In tango the leader creates a space that the follower wants to step into and the quality and degree of flow the pair achieves depends very much on the connection the two people make with one another. I can’t help but see great parallels between the pair dancing found in Tango (our relationships with others) and 5Rhythms dancing (done individually) and the way it can help illuminate the relationship we have with ourselves. Both forms of dancing provide scope for much improvisation, learning, and adjusting.
You look at me and your eyes remind me of my old flame. You have a pretty face and I’m not moved inside. I’m actually hardly even curious. I can sense openness inside me to the idea of engaging you in conversation and finding out what you’re about. I’m worried that you may turn out to be another pretty face and I’ve had that. It proved to be disappointing and such attractiveness doesn’t last anyways. I walk away thinking next time I see someone like you, or indeed you in this place or another, I’ll return the looks you cast in my direction with a big smile. I’ll ask you for your name and what brings you here. And then I will know the sound of your voice, your smile and your name. I may even know whether you’re available and up for further conversation. I will dance with you and see whether we can Tango.

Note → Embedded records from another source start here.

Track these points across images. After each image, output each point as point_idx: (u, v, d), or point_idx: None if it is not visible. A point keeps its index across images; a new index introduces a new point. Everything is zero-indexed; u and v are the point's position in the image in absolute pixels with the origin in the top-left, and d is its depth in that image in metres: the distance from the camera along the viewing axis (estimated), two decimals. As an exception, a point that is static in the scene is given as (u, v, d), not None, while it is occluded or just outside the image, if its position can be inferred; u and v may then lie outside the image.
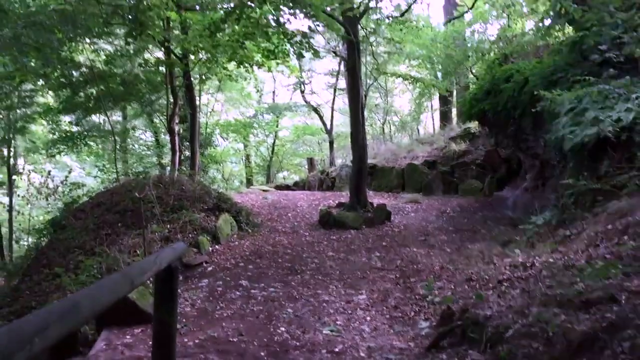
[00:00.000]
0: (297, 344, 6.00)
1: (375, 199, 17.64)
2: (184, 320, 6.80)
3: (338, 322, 6.71)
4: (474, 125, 20.74)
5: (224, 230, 11.44)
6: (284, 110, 26.76)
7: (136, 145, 25.20)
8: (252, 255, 10.55)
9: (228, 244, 11.31)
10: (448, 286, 7.48)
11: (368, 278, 8.87)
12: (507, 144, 15.25)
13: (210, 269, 9.60)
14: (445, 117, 24.72)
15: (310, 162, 26.29)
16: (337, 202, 17.75)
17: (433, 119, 29.69)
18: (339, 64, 24.25)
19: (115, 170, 17.31)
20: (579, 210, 8.41)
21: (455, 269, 8.64)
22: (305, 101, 26.39)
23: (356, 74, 13.92)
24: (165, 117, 18.08)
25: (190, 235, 11.24)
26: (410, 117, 28.20)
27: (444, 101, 24.67)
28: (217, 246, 10.95)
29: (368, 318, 6.86)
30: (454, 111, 25.75)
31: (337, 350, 5.80)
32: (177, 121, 18.45)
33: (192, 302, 7.65)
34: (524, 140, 13.60)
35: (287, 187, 23.31)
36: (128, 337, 6.38)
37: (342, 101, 29.13)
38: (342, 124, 29.90)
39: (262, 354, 5.70)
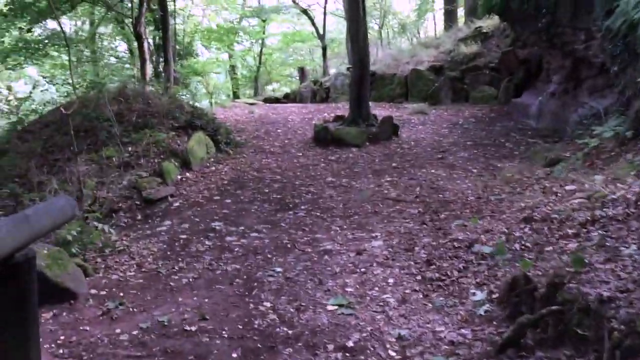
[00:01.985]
0: (290, 332, 3.86)
1: (375, 110, 15.22)
2: (120, 294, 4.63)
3: (348, 289, 4.56)
4: (486, 25, 18.03)
5: (196, 152, 9.14)
6: (271, 14, 23.66)
7: (108, 56, 22.35)
8: (232, 184, 8.32)
9: (202, 170, 9.04)
10: (498, 228, 5.28)
11: (381, 213, 6.68)
12: (534, 41, 12.71)
13: (176, 204, 7.39)
14: (450, 17, 21.84)
15: (302, 72, 23.61)
16: (334, 115, 15.41)
17: (435, 22, 26.75)
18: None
19: (70, 83, 14.71)
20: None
21: (497, 200, 6.44)
22: (294, 2, 23.22)
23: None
24: (131, 21, 15.29)
25: (154, 160, 8.95)
26: (412, 18, 25.16)
27: (449, -1, 21.75)
28: (187, 174, 8.68)
29: (391, 280, 4.69)
30: (460, 11, 22.85)
31: (350, 344, 3.67)
32: (144, 25, 15.69)
33: (140, 261, 5.45)
34: (559, 34, 11.08)
35: (276, 100, 20.80)
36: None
37: (335, 1, 26.04)
38: (335, 28, 26.99)
39: (234, 356, 3.57)
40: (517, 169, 8.52)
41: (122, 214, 7.34)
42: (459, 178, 8.34)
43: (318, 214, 6.83)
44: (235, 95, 26.79)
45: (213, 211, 6.95)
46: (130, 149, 9.36)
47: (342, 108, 16.91)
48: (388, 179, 8.56)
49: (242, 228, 6.25)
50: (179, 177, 8.47)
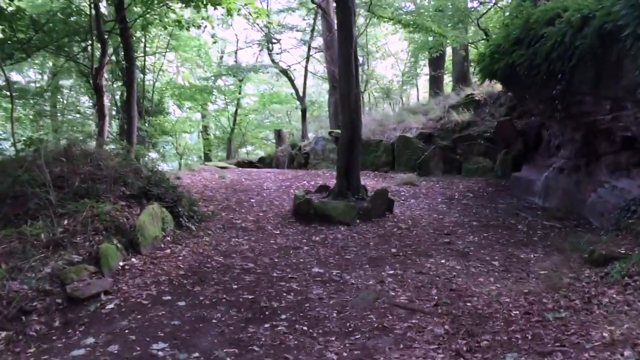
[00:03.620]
0: None
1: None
2: None
3: None
4: (478, 92, 16.77)
5: (148, 230, 7.14)
6: (247, 72, 22.08)
7: (69, 111, 20.46)
8: (190, 275, 6.32)
9: (153, 253, 7.02)
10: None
11: (393, 332, 4.74)
12: (542, 111, 11.24)
13: (109, 307, 5.33)
14: (436, 84, 20.64)
15: (279, 134, 21.98)
16: (314, 184, 13.65)
17: (417, 88, 25.56)
18: (314, 16, 19.86)
19: (12, 140, 12.69)
20: None
21: (558, 321, 4.58)
22: (274, 62, 21.75)
23: (348, 2, 9.65)
24: (91, 73, 13.49)
25: (95, 239, 6.94)
26: (396, 84, 23.89)
27: (435, 65, 20.58)
28: (133, 259, 6.64)
29: None
30: (445, 78, 21.72)
31: None
32: (105, 78, 13.95)
33: None
34: (576, 103, 9.60)
35: (250, 164, 19.01)
36: None
37: (317, 62, 24.70)
38: (315, 91, 25.63)
39: None
40: (549, 263, 6.74)
41: (35, 318, 5.27)
42: (480, 274, 6.50)
43: (305, 328, 4.87)
44: (207, 157, 24.97)
45: (158, 321, 4.92)
46: (66, 222, 7.36)
47: (323, 176, 15.21)
48: (390, 271, 6.67)
49: (196, 355, 4.24)
50: (122, 263, 6.43)
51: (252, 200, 11.32)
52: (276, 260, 7.14)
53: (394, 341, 4.54)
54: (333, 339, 4.63)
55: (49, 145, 9.80)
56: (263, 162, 19.48)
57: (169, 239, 7.68)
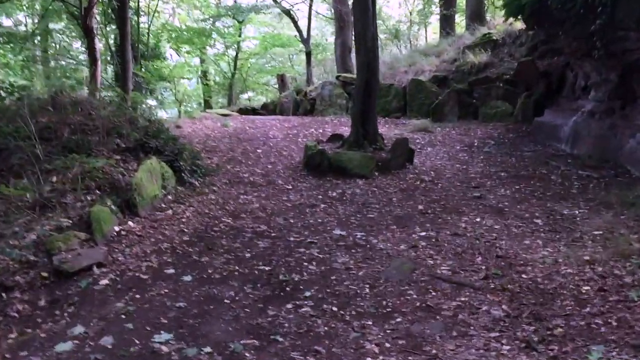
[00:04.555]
0: None
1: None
2: None
3: None
4: (495, 31, 15.58)
5: (146, 189, 6.27)
6: (248, 13, 20.66)
7: (62, 56, 19.28)
8: (195, 242, 5.48)
9: (153, 215, 6.17)
10: None
11: (440, 312, 3.94)
12: (576, 49, 10.16)
13: (103, 282, 4.51)
14: (447, 23, 19.27)
15: (282, 79, 20.78)
16: (322, 131, 12.74)
17: (426, 30, 24.15)
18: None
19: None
20: None
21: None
22: (275, 1, 20.23)
23: None
24: (80, 13, 12.31)
25: (87, 199, 6.09)
26: (406, 23, 22.47)
27: (446, 3, 19.21)
28: (131, 222, 5.79)
29: None
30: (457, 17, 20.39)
31: None
32: (95, 18, 12.80)
33: None
34: (619, 39, 8.57)
35: (253, 111, 17.94)
36: None
37: (320, 2, 23.19)
38: (319, 33, 24.27)
39: None
40: (601, 222, 5.90)
41: (18, 295, 4.47)
42: (524, 235, 5.68)
43: (334, 308, 4.06)
44: (207, 104, 23.84)
45: (160, 303, 4.11)
46: (54, 179, 6.50)
47: (332, 123, 14.25)
48: (421, 233, 5.86)
49: (208, 350, 3.44)
50: (117, 228, 5.59)
51: (259, 151, 10.43)
52: (291, 220, 6.31)
53: (444, 326, 3.74)
54: (370, 323, 3.83)
55: (34, 93, 8.83)
56: (266, 109, 18.43)
57: (170, 197, 6.82)
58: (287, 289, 4.41)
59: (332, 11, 21.01)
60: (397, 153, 8.73)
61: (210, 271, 4.72)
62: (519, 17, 11.30)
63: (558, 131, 11.16)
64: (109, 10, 16.92)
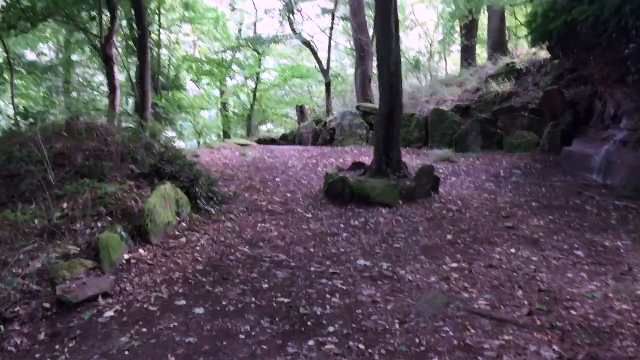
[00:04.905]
0: None
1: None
2: None
3: None
4: (519, 60, 15.26)
5: (160, 215, 5.93)
6: (268, 44, 20.52)
7: (84, 86, 19.35)
8: (209, 272, 5.08)
9: (166, 243, 5.81)
10: None
11: (484, 355, 3.47)
12: (607, 75, 9.75)
13: (107, 315, 4.12)
14: (468, 54, 19.06)
15: (301, 110, 20.67)
16: (342, 161, 12.42)
17: (446, 61, 23.93)
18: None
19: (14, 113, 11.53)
20: None
21: None
22: (295, 32, 20.21)
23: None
24: (100, 42, 12.25)
25: (98, 225, 5.76)
26: (428, 54, 22.24)
27: (468, 34, 19.01)
28: (142, 250, 5.44)
29: None
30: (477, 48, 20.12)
31: None
32: (115, 46, 12.72)
33: None
34: (656, 64, 8.19)
35: (272, 142, 17.74)
36: None
37: (340, 34, 23.11)
38: (338, 65, 24.15)
39: None
40: (650, 254, 5.41)
41: (17, 327, 4.11)
42: (566, 268, 5.20)
43: (362, 346, 3.63)
44: (226, 135, 23.73)
45: (169, 337, 3.71)
46: (65, 205, 6.19)
47: (352, 153, 13.93)
48: (453, 264, 5.40)
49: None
50: (127, 256, 5.23)
51: (278, 180, 10.09)
52: (312, 250, 5.90)
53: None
54: (404, 368, 3.39)
55: (49, 118, 8.64)
56: (285, 140, 18.21)
57: (184, 225, 6.46)
58: (309, 323, 3.98)
59: (352, 42, 20.89)
60: (423, 181, 8.32)
61: (224, 303, 4.31)
62: (545, 44, 10.95)
63: (589, 161, 10.68)
64: (131, 43, 16.97)
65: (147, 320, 4.01)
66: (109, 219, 5.95)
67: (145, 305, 4.26)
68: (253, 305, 4.29)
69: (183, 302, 4.31)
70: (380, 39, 8.57)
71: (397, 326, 3.94)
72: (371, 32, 17.47)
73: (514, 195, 8.94)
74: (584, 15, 8.95)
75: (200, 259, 5.40)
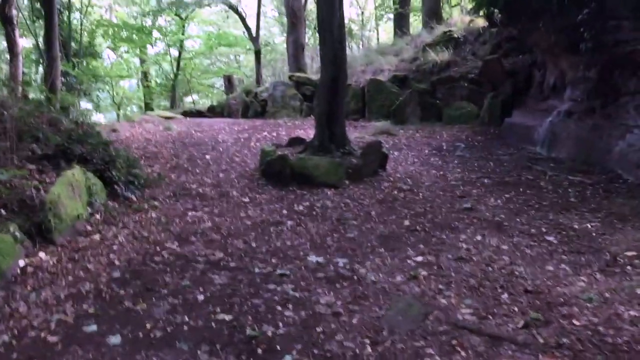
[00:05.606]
0: None
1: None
2: None
3: None
4: (456, 28, 14.71)
5: (65, 207, 4.83)
6: (191, 8, 18.92)
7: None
8: (128, 281, 4.07)
9: (74, 242, 4.74)
10: None
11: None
12: (557, 42, 9.26)
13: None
14: (402, 22, 18.36)
15: (229, 81, 19.37)
16: (279, 136, 11.53)
17: (378, 31, 23.20)
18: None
19: None
20: None
21: None
22: (221, -4, 18.69)
23: None
24: (-2, 0, 10.59)
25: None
26: (360, 22, 21.36)
27: (402, 0, 18.28)
28: (43, 254, 4.35)
29: None
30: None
31: None
32: (17, 6, 11.11)
33: None
34: (610, 30, 7.70)
35: (199, 114, 16.48)
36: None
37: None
38: (266, 33, 22.92)
39: None
40: (628, 239, 4.90)
41: None
42: (543, 259, 4.59)
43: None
44: (148, 107, 22.10)
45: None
46: (-54, 197, 4.97)
47: (285, 125, 13.04)
48: (417, 257, 4.67)
49: None
50: (23, 263, 4.13)
51: (207, 157, 9.06)
52: (254, 244, 4.99)
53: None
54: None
55: None
56: (213, 112, 16.98)
57: (98, 217, 5.38)
58: (259, 350, 3.12)
59: (278, 11, 19.73)
60: (370, 159, 7.55)
61: (148, 326, 3.36)
62: (490, 10, 10.35)
63: (532, 133, 10.30)
64: (37, 5, 15.12)
65: (44, 357, 3.01)
66: (2, 213, 4.80)
67: (43, 335, 3.24)
68: (186, 328, 3.36)
69: (94, 328, 3.32)
70: (321, 3, 7.62)
71: (369, 348, 3.15)
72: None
73: (462, 170, 8.36)
74: (533, -21, 8.38)
75: (117, 263, 4.38)
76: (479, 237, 5.20)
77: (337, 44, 7.58)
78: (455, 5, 19.41)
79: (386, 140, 10.99)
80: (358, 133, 11.78)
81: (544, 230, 5.41)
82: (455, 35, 14.27)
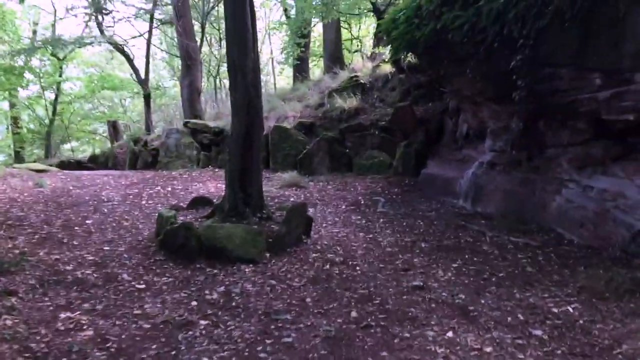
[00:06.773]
0: None
1: (220, 182, 10.27)
2: None
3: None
4: (362, 74, 14.05)
5: None
6: (71, 46, 16.77)
7: None
8: None
9: None
10: None
11: None
12: (482, 89, 8.61)
13: None
14: (301, 67, 17.54)
15: (114, 126, 17.39)
16: (174, 191, 10.04)
17: (274, 75, 22.30)
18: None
19: None
20: None
21: None
22: (103, 33, 16.56)
23: None
24: None
25: None
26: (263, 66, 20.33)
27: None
28: None
29: None
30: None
31: None
32: None
33: None
34: (546, 77, 7.08)
35: (78, 165, 14.42)
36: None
37: (159, 40, 20.31)
38: (156, 76, 21.23)
39: None
40: (627, 331, 3.98)
41: None
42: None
43: None
44: (19, 157, 19.42)
45: None
46: None
47: (181, 178, 11.54)
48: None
49: None
50: None
51: (89, 222, 7.36)
52: (156, 368, 3.50)
53: None
54: None
55: None
56: (95, 162, 14.98)
57: None
58: None
59: (168, 53, 18.21)
60: (293, 224, 6.25)
61: None
62: (408, 55, 9.63)
63: (452, 185, 9.62)
64: None
65: None
66: None
67: None
68: None
69: None
70: (232, 38, 6.35)
71: None
72: (198, 37, 15.12)
73: (392, 232, 7.34)
74: (457, 22, 7.69)
75: None
76: (450, 334, 4.07)
77: (251, 89, 6.31)
78: (356, 51, 18.96)
79: (296, 194, 9.93)
80: (265, 187, 10.51)
81: (521, 317, 4.40)
82: (362, 81, 13.59)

For the month of February–whether you’re single or coupled– I invite you, dear reader, to enter a practice of making the world around you your soul mate. Allow the world around you to open your heart and infuse you with joy. Let it rest your mind and tap into your inner potential for the best expression of your spirit. If you reflect it back into the world around you, you too, will be dancing. And what’s life really if it is not a dance?